[TASK REQUIREMENTS] Go through the entries, filter for the word "Богодуховское", and copy every line that has it.

*** Opening LISTED RECORDS ***

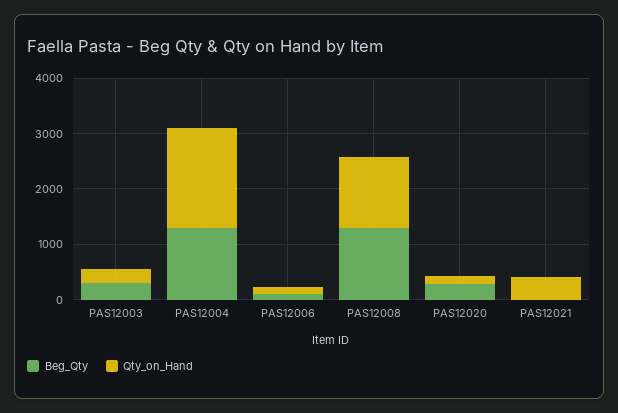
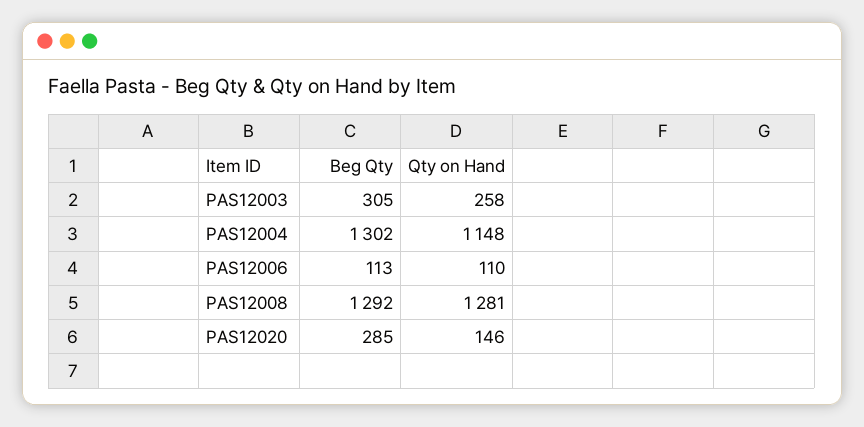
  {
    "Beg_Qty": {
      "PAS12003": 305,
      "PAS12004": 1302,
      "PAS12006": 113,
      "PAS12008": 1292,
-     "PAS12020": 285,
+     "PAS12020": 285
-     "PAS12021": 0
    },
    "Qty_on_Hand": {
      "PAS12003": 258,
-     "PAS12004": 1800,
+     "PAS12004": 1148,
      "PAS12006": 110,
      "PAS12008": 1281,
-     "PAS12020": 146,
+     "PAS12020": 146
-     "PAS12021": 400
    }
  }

*** Closing LISTED RECORDS ***
*** Opening LISTED RECORDS ***

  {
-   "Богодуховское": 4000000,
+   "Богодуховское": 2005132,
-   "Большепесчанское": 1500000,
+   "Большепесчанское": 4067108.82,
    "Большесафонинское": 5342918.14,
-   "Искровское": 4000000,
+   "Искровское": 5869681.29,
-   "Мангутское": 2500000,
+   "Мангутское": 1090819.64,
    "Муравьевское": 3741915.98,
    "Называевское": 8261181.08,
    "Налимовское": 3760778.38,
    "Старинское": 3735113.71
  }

*** Closing LISTED RECORDS ***
*** Opening LISTED RECORDS ***

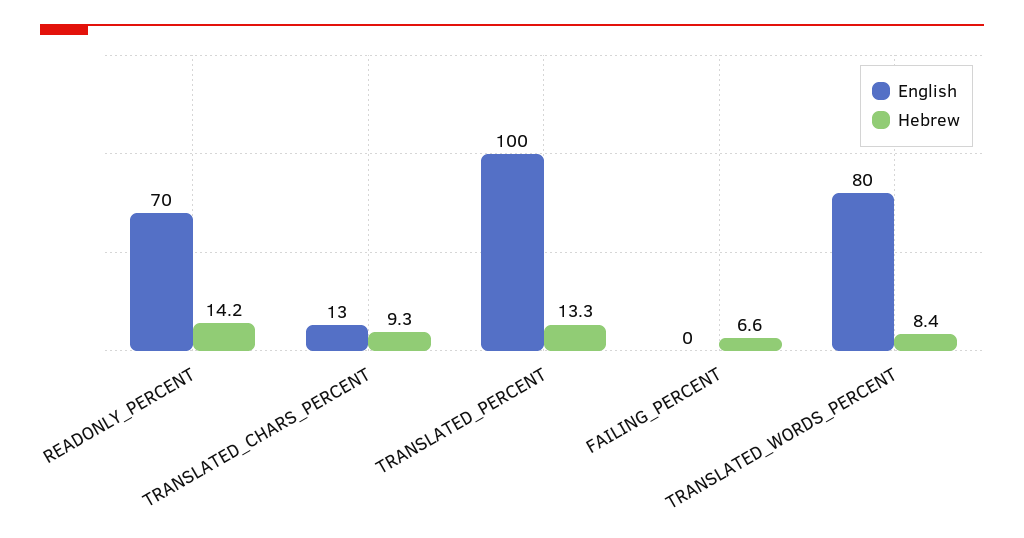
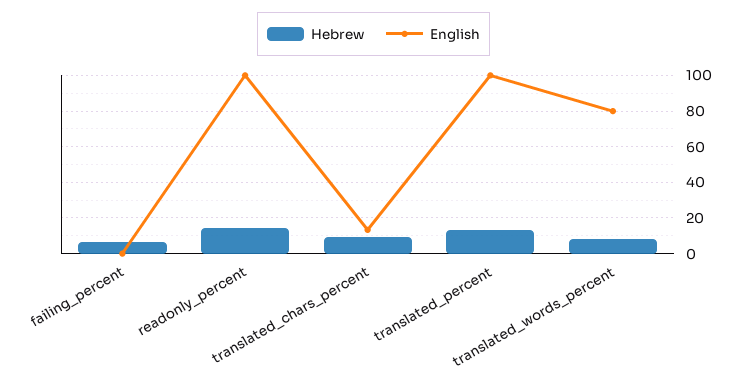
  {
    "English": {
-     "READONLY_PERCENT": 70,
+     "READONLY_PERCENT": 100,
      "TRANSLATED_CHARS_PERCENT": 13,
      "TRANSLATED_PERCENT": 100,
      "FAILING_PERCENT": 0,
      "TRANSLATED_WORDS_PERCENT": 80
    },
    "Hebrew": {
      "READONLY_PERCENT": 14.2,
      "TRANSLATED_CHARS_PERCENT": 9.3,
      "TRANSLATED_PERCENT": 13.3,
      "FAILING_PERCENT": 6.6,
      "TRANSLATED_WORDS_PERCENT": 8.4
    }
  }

*** Closing LISTED RECORDS ***

[WRITTEN ANSWER]
-   "Богодуховское": 4000000,
+   "Богодуховское": 2005132,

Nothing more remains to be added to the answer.